**TEKS YANG DITAMPILKAN:**
-.-.-

Sufyan Hossein: Jazakumullah ya akhi atas komentarnya, namun yang masih mengganjal di pikiran saya selama ini adalah : misalkan si A tadi, Permisalannya : Allah Subhanahu wa ta’ala telah menggariskan takdirnya di lauhul mahfuz bahwa Si A nantinya akan melakukan keburukan sepanjang hidupnya.. Kemudian Si A dilahirkan di dunia dengan akal, di mana ia dibebaskan untuk memilih jalan kebaikan atau keburukan, kemudian di dunia telah ditunjukkan bukti nyata kebenaran Islam yang dibawa Rasulullah sallallahu alayhi wa sallam... Apakah Ketika si A menjalani hidupnya nanti dia PASTI akan melakukan keburukan-keburukan yang sebelumnya telah tertulis di lauhul mahfuz, sehingga apabila dibawakan bukti-bukti kebenaran Islam kepadanya, ia PASTI mengingkarinya sesuai yang telah Allah gariskan padanya di lahul mahfuz, ATAU dalam perjalanan hidupnya itu, Mungkinkah Allah akan memberikan hidayah kepada Si A tersebut, sehingga ia akhirnya bertaubat dan memeluk agama Islam, kemudian beramal salih sampai ajal menjemput, apakah dengan ini, takdirnya yang semula tertulis di lauhul mahfuz sebagai ahli neraka akan berubah menjadi ahli surga karena Petunjuk, Hidayah, sifat Rahman dan Rahim-Nya?.. 

Sang Pencinta: Sebenarnya kalau antum teliti dalam membacanya, “pasti” akan terjawab. Supaya lebih afdhal, kita tunggu saja penjelasan ustadz Sinar ya, afwan. 

Pentingnya Menuntut Ilmu Syar’i: @ Sufyan Hossein : Apabila Allah Subhanahu wa Ta›ala mengkehendaki kebaikan pada diri seseorang maka ia akan diberikan hidayah kepada-Nya. 

Di atas telah saya jelaskan bahwasanya kita diperintahkan untuk beramal karena segala sesuatu telah dimudahkan oleh-Nya untuk mendapatkan Surga, namun itu semua tergantung kepada pelakunya apakah ia menginginkan Surga atau tidak. 

Kitab Lauhul Mahfuz tidak akan berubah, karena itu telah Allah ‘Azza wa Jalla tetapkan lima puluh ribu tahun sebelum menciptakan langit dan bumi, hanya saja kita diperintahkan untuk berdo’a dan berusaha untuk mencari hidayah tersebut.

-.-.-

**DATA YANG DITAMPILKAN:**
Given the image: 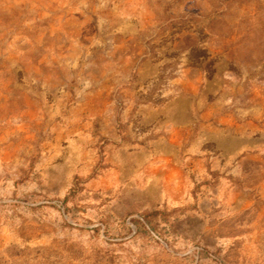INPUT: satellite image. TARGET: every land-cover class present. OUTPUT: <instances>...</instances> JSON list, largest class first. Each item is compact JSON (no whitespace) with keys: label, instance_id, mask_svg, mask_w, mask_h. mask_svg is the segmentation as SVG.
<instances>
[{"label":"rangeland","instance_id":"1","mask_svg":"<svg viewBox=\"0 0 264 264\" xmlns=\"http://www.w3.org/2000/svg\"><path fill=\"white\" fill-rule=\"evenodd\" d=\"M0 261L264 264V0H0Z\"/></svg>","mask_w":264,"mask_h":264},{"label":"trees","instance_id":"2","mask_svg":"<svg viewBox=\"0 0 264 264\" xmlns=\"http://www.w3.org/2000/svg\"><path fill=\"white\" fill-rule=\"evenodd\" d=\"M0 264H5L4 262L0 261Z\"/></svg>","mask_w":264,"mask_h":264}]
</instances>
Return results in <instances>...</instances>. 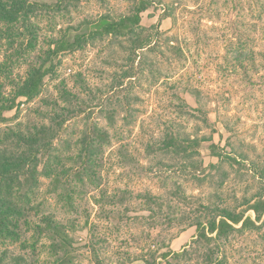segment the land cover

-.-.-

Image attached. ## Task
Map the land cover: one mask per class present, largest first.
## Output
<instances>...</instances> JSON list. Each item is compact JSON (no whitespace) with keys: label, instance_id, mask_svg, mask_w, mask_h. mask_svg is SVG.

-.-.-

**KERJAKAN INI:** Lanjutkan diskusi tentang takdir dan Lauhul Mahfuz mulai setelah kalimat terakhirnya.

**JAWABAN TUGAS:**
Ada baiknya anda lihat di sini : 
http://salafiyunpad.wordpress.com/2010/10/05/memahami-takdir-sesuai-ahlus-sunnah/

Memahami Takdir Allah Menurut Perspektif Ahlus Sunnah wal Jama’ah [Plus Mp3 Ceramah] 

salafiyunpad.wordpress.com 

Oleh Ustadz Abdullah Taslim, M.A Iman kepada takdir dan ketentuan Allah Ta’ala b...Lihat Selengkapnya 

Sinar Agama: Salam dan terima kasih pertanyaannya, tapi nukilan Pencinta itu sudah cukup. Dan saya akan menjawab lanjutannya kalau ada, yaitu pertanyaan lanjutan setelah memahami nukilan Pencinta tersebut. 

Sinar Agama: @Pentingnya Menuntut Ilmu Syar’i : 

Selama antum tidak mengerti hakikat kitab-kitab itu, maka sudah pasti larinya dan masuknya tetap ke ketentuan nasib itu, karena itu lalu apa gunanya doa dan berusaha bahkan turunnya agama??????????????????!!!!!!!!!!!!!!!!!!!!! Bukankah kalau di kitab itu (sesuai versi antum) sudah ditulis bahwa kita berusaha dan berdoa, lalu apa gunanya perintah agama untuk berusaha dan berdoa????????!!!!! Kan antum ini berarti sama dengan mengatakan, bahwa Tuhan sudah menentukan kita bahwa kita berusaha atau tidak, berdoa atau tidak, tapi Tuhan memerintahkan kita untuk berusaha dan berdoa. Lah ... ini kan main-main namanya mas. Kalau seperti ini, orang mana yang akan masuk Islam, terlebih Masehi dan Hindu, karena kedua agama ini justru yang memiliki keyakinan nasib ini dan, sudah tentu lebih lama dari Islam. 

Kitab lauhu al-mahfuuzh itu adalah kitab ilmu Allah yang memang tidak berubah selamanya. Jadi, Dia tahu kita ini berusaha atau tidak, usahanya profesional atau tidak, membuahkan hasil atau tidak, berdoa dengan doa yang mustajab atau tidak...... dan seterusnya. Dan semua itu, adalah ikhtiar kita dan sekitaran (sosial dan alam) kita. Bukan ketentuanNya. Karena itu, maka mati, rejeki dan pasangan, semuanya ditentukan oleh pilihan manusia itu sendiri.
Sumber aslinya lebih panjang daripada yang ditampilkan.